The film is an account of Phillipe Petit's quixotic mission to walk on a tightrope between the twin towers of the World Trade Centre. Straightaway, this gives it a poignancy, and the detailed account of how Petit and his team planned and executed the stunt has strange echoes of both terrorist attacks on the building, as though it was made to be the object of subversive attack. Petit's relationship with the building is almost mystical - from the way he describes it, it was the building itself which prompted him to take up his eccentric vocation. In a way his tightrope walking stunts are reminiscent of the Situationists, or even the work of an artist like Christo. Because, what is clear from the account of the three missions he accomplished, these events were works of art, and Petit was an artist, who used the wire as his canvas. (There's remarkable footage of the NY cop who apprehended Petit, saying that he was 'a tightrope dancer, you couldn't call him a walker'.)

The absurd uselessness of Petit's stunts, and the dedication with which his team helped him to accomplish them, feels like an exploration of man's potential. The image of a man, walking a tightrope in the clouds, is angelic, reminiscent of Hamlet's lines about form and infinite faculty. Another contrasting image, from a similar time, would be Armstrong walking on the moon, and Petit's achievement seems no less remarkable than NASA's. However, unlike NASA, the Frenchman had the back-up of a comical bunch of amateurs to facilitate his mission, something that makes it all the more poignant: it is possible to achieve your dreams, with next to nothing, if you are only willing to believe.

Marsh's film knits the narrative together beautifully. The interviews with Petit and his former companions, guardians of the secret of their achievement, help to keep the narrative flowing, and ground the astral story in its human context.
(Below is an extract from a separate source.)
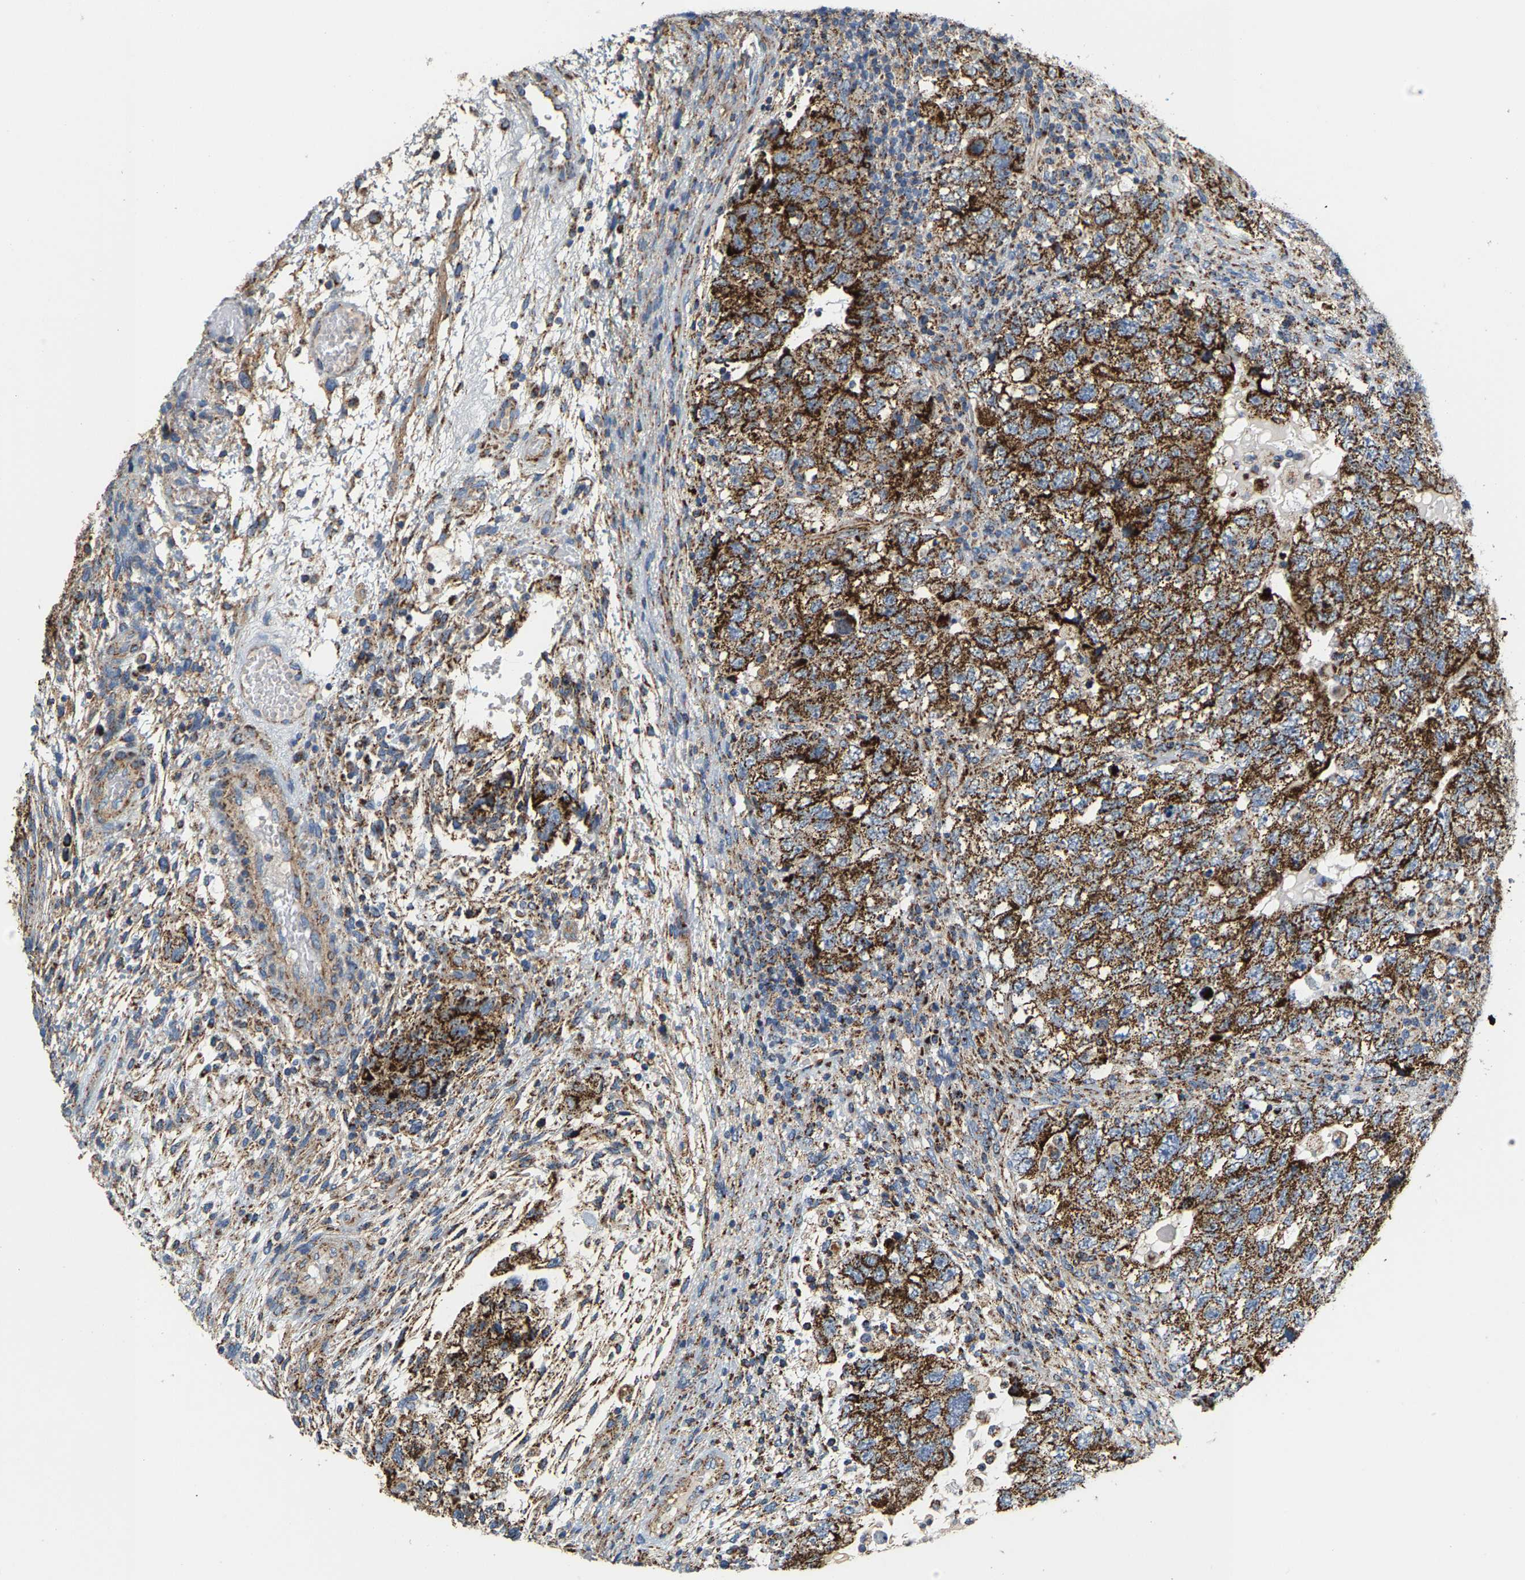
{"staining": {"intensity": "strong", "quantity": ">75%", "location": "cytoplasmic/membranous"}, "tissue": "testis cancer", "cell_type": "Tumor cells", "image_type": "cancer", "snomed": [{"axis": "morphology", "description": "Carcinoma, Embryonal, NOS"}, {"axis": "topography", "description": "Testis"}], "caption": "This micrograph shows immunohistochemistry staining of embryonal carcinoma (testis), with high strong cytoplasmic/membranous expression in approximately >75% of tumor cells.", "gene": "SHMT2", "patient": {"sex": "male", "age": 36}}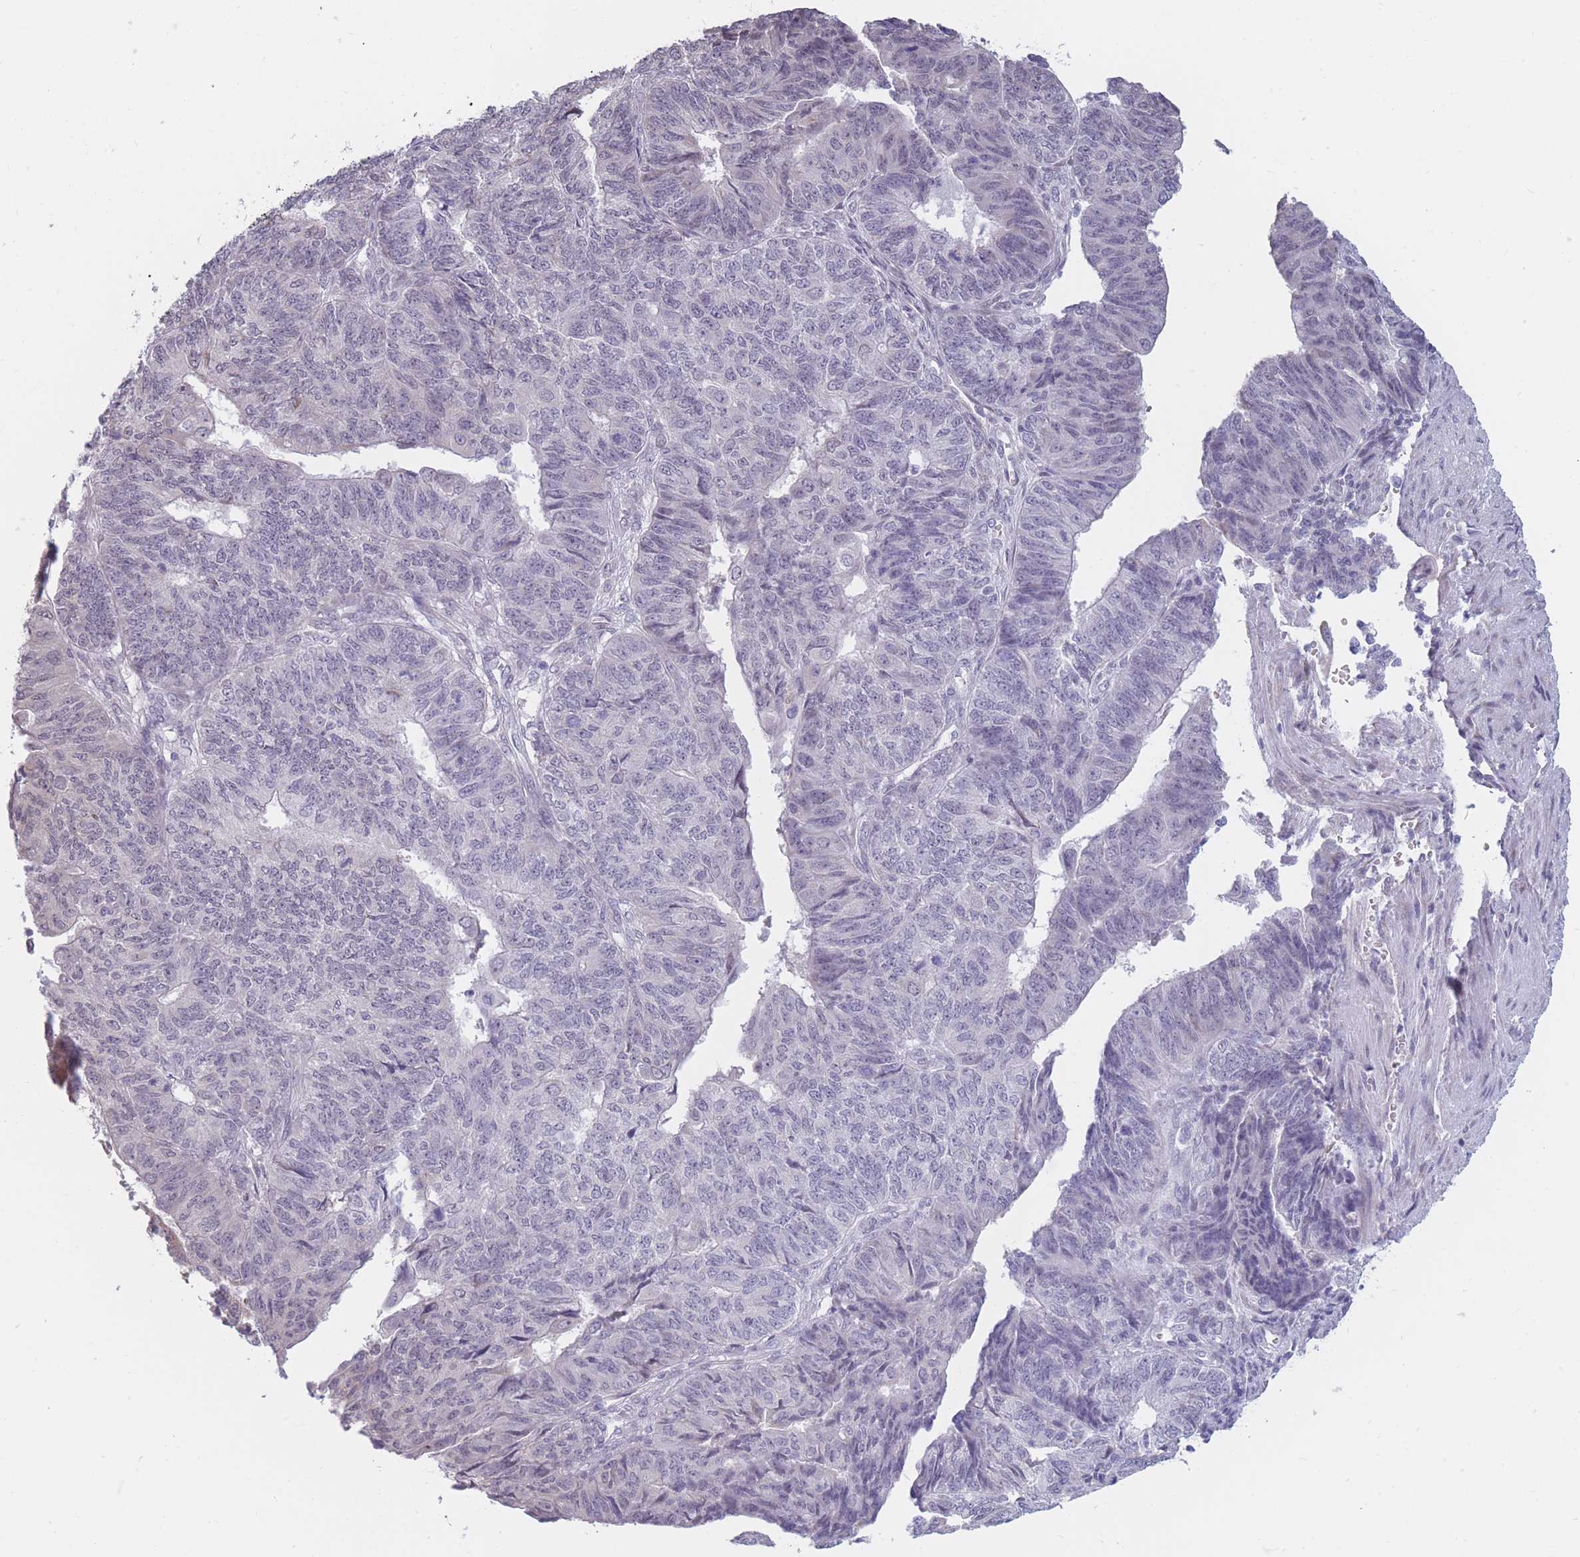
{"staining": {"intensity": "negative", "quantity": "none", "location": "none"}, "tissue": "endometrial cancer", "cell_type": "Tumor cells", "image_type": "cancer", "snomed": [{"axis": "morphology", "description": "Adenocarcinoma, NOS"}, {"axis": "topography", "description": "Endometrium"}], "caption": "The photomicrograph shows no significant expression in tumor cells of endometrial cancer (adenocarcinoma). (DAB IHC with hematoxylin counter stain).", "gene": "COL27A1", "patient": {"sex": "female", "age": 32}}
When Petit's friend and the project manager, Albert, breaks down on camera, it's a moment which reveals the immensity of what they achieved, as well as the tragedy of this then placing everything that will follow in its shadow.

Marsh is blessed by some remarkable archive footage of Petit, his girlfriend Annie, and his accomplices, suggesting that Petit knew full well he was readying himself for some kind of immortality. Yet it's fascinating to see that when the walk between the towers takes place, there's no video of it, only stills of a man in his flared black trousers, carrying the white balancing stick, framed against the clouds. It feels better this way. Film could never have done justice to the wonder of the moment; for this was an event that is, and of course now always shall be, unreproducible.